# [PAGE EXTRACT]
Pharmaceutical non-medical use refers to the consumption of a prescription or over-the-counter drug for non-therapeutic purposes or other than directed by a registered healthcare professional (Larance et al. 2011). Common pharmaceuticals used for non-medical purposes in Australia include opioids and benzodiazepines (see Box PHARMS1 for more information). Pharmaceutical drugs may be consumed for non-medical use for a range of reasons including to induce euphoria, to enhance the effects of alcohol and other drugs, to self-medicate illness or injury, to mitigate the symptoms of withdrawal from alcohol and other drugs, or to improve performance.
The non-medical use of pharmaceutical drugs is an ongoing concern internationally
The rate of prescription opioids dispensed increased from 2012–13 to 2015–16, before steadily declining to 2019–20
In 2019, nearly 1 in 25 (4.2%) Australians aged 14 and over reported the non-medical use of pharmaceuticals in the previous 12 months
Pharmaceutical pain-killers/pain-relievers and opioids (excluding over-the-counter) are the most common pharmaceuticals used for non-medical purposes
Between 1997 and 2020, the rate of deaths where benzodiazepines were present rose from 1.9 per 100,000 population to 3.2 per 100,000 population.

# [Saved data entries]
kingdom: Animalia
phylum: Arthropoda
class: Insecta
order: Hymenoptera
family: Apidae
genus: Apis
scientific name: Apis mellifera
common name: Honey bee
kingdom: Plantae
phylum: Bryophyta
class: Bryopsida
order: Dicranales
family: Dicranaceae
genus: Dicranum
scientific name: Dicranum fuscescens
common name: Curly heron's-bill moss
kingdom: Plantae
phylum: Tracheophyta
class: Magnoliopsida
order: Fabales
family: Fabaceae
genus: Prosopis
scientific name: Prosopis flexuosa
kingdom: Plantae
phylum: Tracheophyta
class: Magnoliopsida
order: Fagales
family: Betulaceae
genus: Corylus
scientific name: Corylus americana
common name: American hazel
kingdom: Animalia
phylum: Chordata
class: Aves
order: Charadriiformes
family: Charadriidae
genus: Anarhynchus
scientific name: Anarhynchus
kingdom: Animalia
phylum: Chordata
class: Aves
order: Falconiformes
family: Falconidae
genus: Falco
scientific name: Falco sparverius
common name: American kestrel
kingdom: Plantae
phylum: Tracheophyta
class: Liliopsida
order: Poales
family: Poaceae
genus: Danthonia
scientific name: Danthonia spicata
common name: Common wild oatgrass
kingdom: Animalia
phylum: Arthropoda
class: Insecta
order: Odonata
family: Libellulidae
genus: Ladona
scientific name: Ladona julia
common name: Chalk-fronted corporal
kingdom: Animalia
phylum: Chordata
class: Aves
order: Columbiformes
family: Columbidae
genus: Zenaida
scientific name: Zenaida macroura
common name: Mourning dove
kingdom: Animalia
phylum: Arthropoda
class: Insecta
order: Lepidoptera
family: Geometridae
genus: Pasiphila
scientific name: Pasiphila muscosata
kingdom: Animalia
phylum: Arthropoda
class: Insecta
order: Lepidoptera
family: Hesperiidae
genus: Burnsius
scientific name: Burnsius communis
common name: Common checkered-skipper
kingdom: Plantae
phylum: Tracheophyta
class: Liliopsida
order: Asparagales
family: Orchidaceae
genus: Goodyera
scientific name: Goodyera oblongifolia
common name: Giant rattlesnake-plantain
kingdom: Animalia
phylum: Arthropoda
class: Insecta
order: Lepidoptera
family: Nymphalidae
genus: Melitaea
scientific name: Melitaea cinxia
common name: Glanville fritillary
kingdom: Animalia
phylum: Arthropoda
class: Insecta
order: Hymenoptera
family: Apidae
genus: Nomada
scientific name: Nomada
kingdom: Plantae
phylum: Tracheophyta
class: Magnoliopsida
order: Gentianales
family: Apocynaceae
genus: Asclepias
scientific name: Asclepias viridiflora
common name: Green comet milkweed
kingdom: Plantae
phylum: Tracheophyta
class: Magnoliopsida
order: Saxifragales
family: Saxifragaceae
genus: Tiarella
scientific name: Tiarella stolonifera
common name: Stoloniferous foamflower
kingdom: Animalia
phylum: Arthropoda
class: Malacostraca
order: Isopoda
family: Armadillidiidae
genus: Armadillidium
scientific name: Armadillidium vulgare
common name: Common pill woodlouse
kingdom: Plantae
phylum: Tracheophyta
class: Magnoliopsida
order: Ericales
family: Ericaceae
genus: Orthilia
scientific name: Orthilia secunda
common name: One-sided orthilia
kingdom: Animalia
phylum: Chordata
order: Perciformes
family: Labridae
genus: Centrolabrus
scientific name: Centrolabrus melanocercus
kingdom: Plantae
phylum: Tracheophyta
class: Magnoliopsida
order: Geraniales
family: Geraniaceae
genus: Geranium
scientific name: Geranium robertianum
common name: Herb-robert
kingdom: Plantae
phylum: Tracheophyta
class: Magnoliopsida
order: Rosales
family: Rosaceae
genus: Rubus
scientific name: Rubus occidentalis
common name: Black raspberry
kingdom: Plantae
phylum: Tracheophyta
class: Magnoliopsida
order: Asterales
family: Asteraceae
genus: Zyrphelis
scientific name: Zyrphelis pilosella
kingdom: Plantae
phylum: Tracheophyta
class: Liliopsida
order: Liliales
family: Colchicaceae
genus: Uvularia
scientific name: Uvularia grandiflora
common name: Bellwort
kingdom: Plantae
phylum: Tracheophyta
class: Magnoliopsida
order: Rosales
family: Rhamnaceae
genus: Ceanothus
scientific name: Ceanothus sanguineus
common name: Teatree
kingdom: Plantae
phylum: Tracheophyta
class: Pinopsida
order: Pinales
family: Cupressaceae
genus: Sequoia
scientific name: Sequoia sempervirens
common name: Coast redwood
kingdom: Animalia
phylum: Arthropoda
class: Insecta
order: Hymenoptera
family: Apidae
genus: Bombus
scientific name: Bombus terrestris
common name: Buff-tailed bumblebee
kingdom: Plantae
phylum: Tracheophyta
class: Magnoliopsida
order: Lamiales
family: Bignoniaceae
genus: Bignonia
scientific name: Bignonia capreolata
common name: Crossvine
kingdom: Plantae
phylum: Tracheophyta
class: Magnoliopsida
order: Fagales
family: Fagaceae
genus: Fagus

# [TASK INSTRUCTIONS]
• 1. List every reason the text on pharmaceutical non-medical use gives for why pharmaceutical drugs may be consumed for non-medical use.
• 2. Print the stretch of the text on pharmaceutical non-medical use from "Pharmaceutical non-medical use" through "to improve performance.".
• 3. Continue the text on pharmaceutical non-medical use, starting right after its final sentence.

# [EXPECTED OUTPUTS]
• 1.
- To induce euphoria
- To enhance the effects of alcohol and other drugs
- To self-medicate illness or injury
- To mitigate the symptoms of withdrawal from alcohol and other drugs
- To improve performance

• 2.
Pharmaceutical non-medical use refers to the consumption of a prescription or over-the-counter drug for non-therapeutic purposes or other than directed by a registered healthcare professional (Larance et al. 2011). Common pharmaceuticals used for non-medical purposes in Australia include opioids and benzodiazepines (see Box PHARMS1 for more information). Pharmaceutical drugs may be consumed for non-medical use for a range of reasons including to induce euphoria, to enhance the effects of alcohol and other drugs, to self-medicate illness or injury, to mitigate the symptoms of withdrawal from alcohol and other drugs, or to improve performance.

• 3.
Between 1997 and 2019, the rate of deaths where benzodiazepines were present rose from 1.9 per 100,000 population to 3.3 per 100,000 population
View the Non-medical use of pharmaceutical drugs in Australia fact sheet >
In Australia, pharmaceutical drugs that are most often subject to non-medical use are opioids (painkillers/analgesics) and sedatives (sleeping/anti-anxiety medications).
Pharmaceutical opioids are used to treat pain and opioid (including heroin) dependence and examples include oxycodone, buprenorphine and codeine.
Sedatives are a group of drugs that cause calming and sedative effects due to their depressive activity on the central nervous system. Benzodiazepines comprise the largest group of drugs in this class and examples include diazepam, alprazolam and temazepam.
The non-medical use of pharmaceutical drugs is an ongoing concern internationally, with different pharmaceutical opioids being misused in different regions.
In Australia in 2019, past-year use of opioids (including the use of opiates and the use of pharmaceutical opioids for non-medical purposes), was 3.3% of the population aged 14 and over. This is higher than the global average (1.2% of the global population aged 15–64 years). In 2019, the majority of pharmaceutical misuse in Australia continued to be for codeine (UNODC 2021).
Dramatic increases in opioid-related deaths associated with rising use in the US have led to the problem being declared an 'epidemic' (CDC 2017; U.S. Department of Health & Human Services 2017). In the US in 2019, 3.6% of the population aged 12 and older had misused pharmaceutical opioids at least once in the past year (UNODC 2021).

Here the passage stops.